- From: Jim Ley <jim@jibbering.com>
- Date: Thu, 21 Mar 2002 16:38:57 -0000
- To: <w3c-wai-er-ig@w3.org>, <www-annotation@w3.org>
Hi, I've had a quick look at document hashing comparing Mozilla 0.9.8 and IE's normalisations: http://jibbering.com/2002/3/documenthash.html contains the source of the script I used. The algorithm is basically construct a string of all names of all the nodes in document order that do not have any characters other than a-z (to remove text, comment and non HTML namespace nodes.). From that string I then calculate 2 MD5 hashes one of the whole string, and one of just the string from the body node. http://jibbering.com/2002/3/hashcompare.html has the results.
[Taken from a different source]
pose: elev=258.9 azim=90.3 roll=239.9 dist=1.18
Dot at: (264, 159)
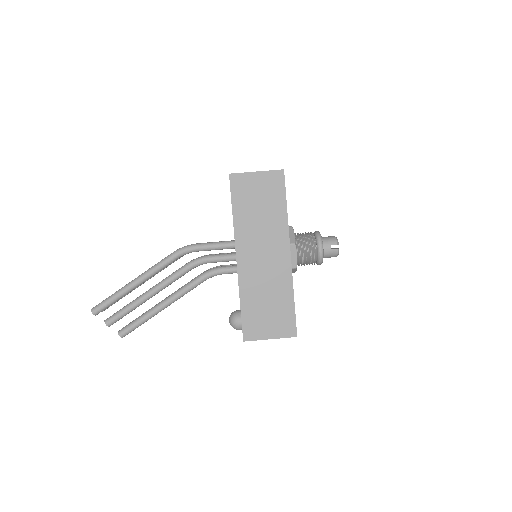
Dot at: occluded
Of the 9 I tested (this was just a quick test, I'll do some more if we can get Amaya to also do the tests.) the only one that failed to match on the "body hash" was http://www.ibm.com/ quite what happened with that one I'm not sure, neither found a body element, but viewing it in a browser you do have one (I proxy it through jibbering.com _without_ changing any of the src's so document.write javascript in an external file isn't generated.) So it would seem IE and Mozilla have a very similar normalisation of the body.
Received on Thursday, 21 March 2002 11:41:26 UTC